Today’s Daily Lesson comes from John chapter 8 verses 1 through 8:
Jesus went to the Mount of Olives. 2Early in the morning he came again to the temple. All the people came to him and he sat down and began to teach them. 3The scribes and the Pharisees brought a woman who had been caught in adultery; and making her stand before all of them, 4they said to him, ‘Teacher, this woman was caught in the very act of committing adultery.5Now in the law Moses commanded us to stone such women. Now what do you say?’ 6They said this to test him, so that they might have some charge to bring against him. Jesus bent down and wrote with his finger on the ground. 7When they kept on questioning him, he straightened up and said to them, ‘Let anyone among you who is without sin be the first to throw a stone at her.’ 8And once again he bent down and wrote on the ground.

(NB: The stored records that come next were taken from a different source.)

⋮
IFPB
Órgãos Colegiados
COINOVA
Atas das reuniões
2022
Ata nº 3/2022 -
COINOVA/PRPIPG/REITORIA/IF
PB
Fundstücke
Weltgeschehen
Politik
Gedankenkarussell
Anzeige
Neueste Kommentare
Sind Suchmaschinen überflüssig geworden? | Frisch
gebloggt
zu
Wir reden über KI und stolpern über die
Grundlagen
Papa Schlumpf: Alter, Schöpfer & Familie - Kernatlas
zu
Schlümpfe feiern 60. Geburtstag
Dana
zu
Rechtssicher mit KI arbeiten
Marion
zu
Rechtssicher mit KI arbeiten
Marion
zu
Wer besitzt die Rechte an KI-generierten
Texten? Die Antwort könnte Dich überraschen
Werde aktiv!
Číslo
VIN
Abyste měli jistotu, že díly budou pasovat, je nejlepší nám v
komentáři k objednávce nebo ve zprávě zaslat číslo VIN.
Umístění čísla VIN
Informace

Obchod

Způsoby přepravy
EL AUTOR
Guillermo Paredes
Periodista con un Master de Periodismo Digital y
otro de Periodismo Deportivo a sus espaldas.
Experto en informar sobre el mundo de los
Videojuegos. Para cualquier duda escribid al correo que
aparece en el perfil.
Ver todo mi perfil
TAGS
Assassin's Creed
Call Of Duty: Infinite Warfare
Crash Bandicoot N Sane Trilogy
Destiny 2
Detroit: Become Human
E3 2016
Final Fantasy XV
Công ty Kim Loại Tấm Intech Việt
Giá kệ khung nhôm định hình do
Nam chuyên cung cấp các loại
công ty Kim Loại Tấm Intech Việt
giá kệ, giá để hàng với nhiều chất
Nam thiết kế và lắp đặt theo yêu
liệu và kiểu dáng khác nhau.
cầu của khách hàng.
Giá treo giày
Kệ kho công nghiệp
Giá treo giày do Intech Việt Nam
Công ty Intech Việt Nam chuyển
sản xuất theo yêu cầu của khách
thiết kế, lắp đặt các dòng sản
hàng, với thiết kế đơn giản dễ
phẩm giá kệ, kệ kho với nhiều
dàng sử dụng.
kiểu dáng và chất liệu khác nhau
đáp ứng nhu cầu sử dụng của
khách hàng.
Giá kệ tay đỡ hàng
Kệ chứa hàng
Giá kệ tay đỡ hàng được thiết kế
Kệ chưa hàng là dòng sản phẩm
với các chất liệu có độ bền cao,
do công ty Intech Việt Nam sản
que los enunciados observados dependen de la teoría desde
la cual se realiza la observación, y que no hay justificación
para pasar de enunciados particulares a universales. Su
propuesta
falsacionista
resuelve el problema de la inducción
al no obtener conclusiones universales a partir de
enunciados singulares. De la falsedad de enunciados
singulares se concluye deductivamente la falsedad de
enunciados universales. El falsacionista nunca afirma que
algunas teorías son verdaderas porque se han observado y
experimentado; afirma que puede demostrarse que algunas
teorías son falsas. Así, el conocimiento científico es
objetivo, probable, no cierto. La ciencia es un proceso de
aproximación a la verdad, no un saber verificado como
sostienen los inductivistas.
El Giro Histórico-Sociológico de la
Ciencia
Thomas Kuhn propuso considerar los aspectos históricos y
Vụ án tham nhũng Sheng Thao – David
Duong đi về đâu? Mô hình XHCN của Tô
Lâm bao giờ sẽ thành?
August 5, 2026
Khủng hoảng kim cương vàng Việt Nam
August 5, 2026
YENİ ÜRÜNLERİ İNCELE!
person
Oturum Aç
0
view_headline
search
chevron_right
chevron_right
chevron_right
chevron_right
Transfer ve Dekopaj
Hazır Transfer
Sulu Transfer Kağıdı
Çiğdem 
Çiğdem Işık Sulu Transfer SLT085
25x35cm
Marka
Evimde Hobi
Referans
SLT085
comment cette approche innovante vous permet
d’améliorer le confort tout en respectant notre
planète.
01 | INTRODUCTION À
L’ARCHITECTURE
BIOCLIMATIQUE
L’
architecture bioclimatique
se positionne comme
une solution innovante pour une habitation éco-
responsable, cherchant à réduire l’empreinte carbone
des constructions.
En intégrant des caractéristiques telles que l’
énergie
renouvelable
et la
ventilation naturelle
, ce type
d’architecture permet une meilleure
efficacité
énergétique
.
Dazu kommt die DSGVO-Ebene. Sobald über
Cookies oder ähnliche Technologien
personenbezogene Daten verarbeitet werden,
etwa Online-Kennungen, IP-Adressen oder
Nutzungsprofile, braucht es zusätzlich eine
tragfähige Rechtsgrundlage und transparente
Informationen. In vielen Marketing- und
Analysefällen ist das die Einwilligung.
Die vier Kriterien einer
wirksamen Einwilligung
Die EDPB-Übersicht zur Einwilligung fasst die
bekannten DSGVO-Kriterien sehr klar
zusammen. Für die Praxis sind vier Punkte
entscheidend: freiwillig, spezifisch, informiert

I have sometimes wondered what it was that Jesus was writing on the ground. A friend says Jesus wrote: “Where is the man?” I like that interpretation. Older commentaries suggested he was writing down all the sins of the men who were making a spectacle of her. Maybe he was writing the names of the women and men some of them had carried on affairs with. I like that interpretation too.
Whatever it was he was writing, it worked. They each dropped their rocks. None of them was without sin, so none was willing to cast the first stone.
A pastor mentor of mine has heard his fair share of confessions of adultery. Upon hearing of it, he always does the same thing. The first thing he says is, “Well, this should keep you from ever, ever again casting a stone at somebody else’s sin.” Then he reaches out to hold their hand.
When Jesus said, “Let him who is without sin be the one to cast the first stone,” he kept everyone else from executing the full law on the woman but still allowed provision for himself to do so. For he was in fact without sin. But then he also refused. The one who was in fact without sin refused to cast his stone also, and so the woman who still might have gotten justice instead got grace.
In fact, if it was indeed the sins of all those men which Jesus was writing down then that means they all got grace also.
And that’s why I don’t think there’s going to be any rocks in heaven.